Expression difference mapping analysis
Protein profiles of 36 saliva samples were obtained on CM10, Q10, IMAC3-Cu2+, and H50 ProteinChip arrays ( Fig. 1 ). These arrays have different surface properties that lead to retention of different groups of proteins. Processing of the lysate on each surface resolved between 150 and 200 protein peaks in the mass range of 3–100 kDa. Representative spectra of saliva on CM10 arrays are shown in Fig. 2 . Expression profiles among the samples revealed several differences in protein patterns and a 14 kDa protein was found that showed significantly higher expression in pre-treatment saliva compared with post-treatment saliva from OSCC patients.

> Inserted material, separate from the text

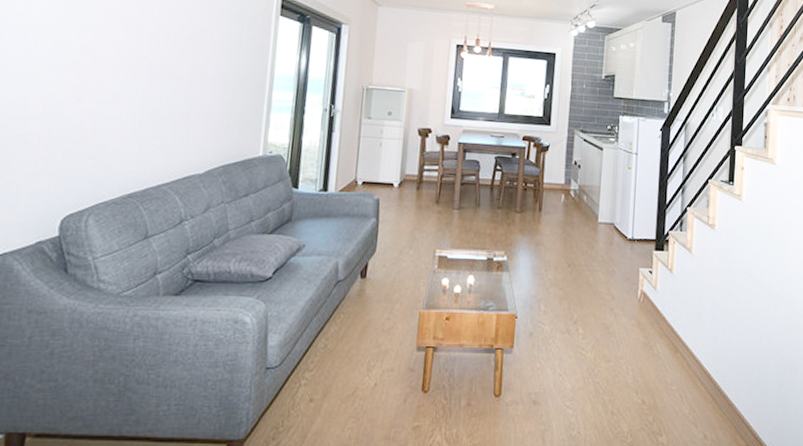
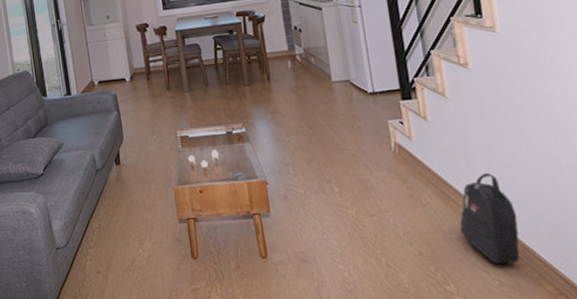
backpack: none [680,330,729,418] -> present [459,173,520,265]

Purification of the 14 kDa marker candidate
ProteinChip arrays can be used to develop a purification process because of their chemical properties as chromatographic sorbents. A saliva sample was diluted with 9 M urea buffer (pH 7) and 50 mM Tris buffer (pH 9) and applied to a Q-sepharose spin column. The fraction containing the target protein was eluted with 500 mM NaCl in a 50 mM Tris buffer (pH 9) fraction. The eluant was then applied to a CM sepharose fast flow spin column for further separation from contaminants. Elution was performed with a NaCl gradient from 0 to 500 mM and monitored by profiling on the ProteinChip biology system. The target protein was eluted in the 200 mM NaCl fraction, with the same results as those observed in the on-chip optimization analysis. The flow-through fractions of the CM sepharose fast flow spin column were subjected to SDS-PAGE and SELDI analysis for further separation ( Fig. 3 ). These analyses gave identical results for the 14 kDa protein in pre-treatment saliva and the SDS-PAGE band corresponding to the protein was collected for identification.

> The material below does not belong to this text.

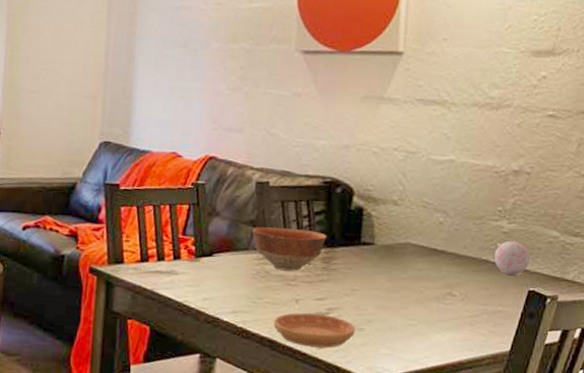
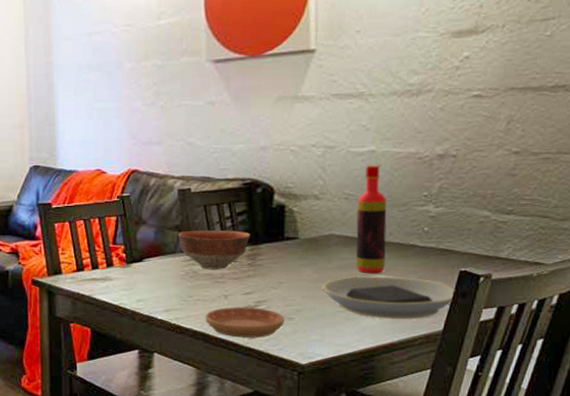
plate: none [395,288,522,337] -> present [322,276,454,318]
bottle: none [430,174,463,288] -> present [355,164,387,274]
decorative ball: present [494,240,530,275] -> none [421,224,460,257]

Identification of the biomarker candidate
The biomarker candidate protein was identified using chromatography and mass spectrometry, as described in Methods. Database searches with Mascot and MS-tag indicated that the amino-acid sequence of the protein ( Fig. 4 ) corresponded to cystatin SA-I with deletion of the three N-terminal amino acids. Sequence analysis confirmed the structure of the N-terminal region of the truncated cystatin ( Fig. 4 ).
Expression levels of truncated cystatin SA-I
To confirm that the 14 kDa truncated cystatin SA-I is an OSCC-specific protein, the expression levels were compared between pre-and post-treatment saliva from OSCC patients. Saliva profiles on CM10 arrays at pH 4 clearly showed a higher intensity for truncated cystatin SA-I in pre-treatment saliva samples ( Fig. 5 ).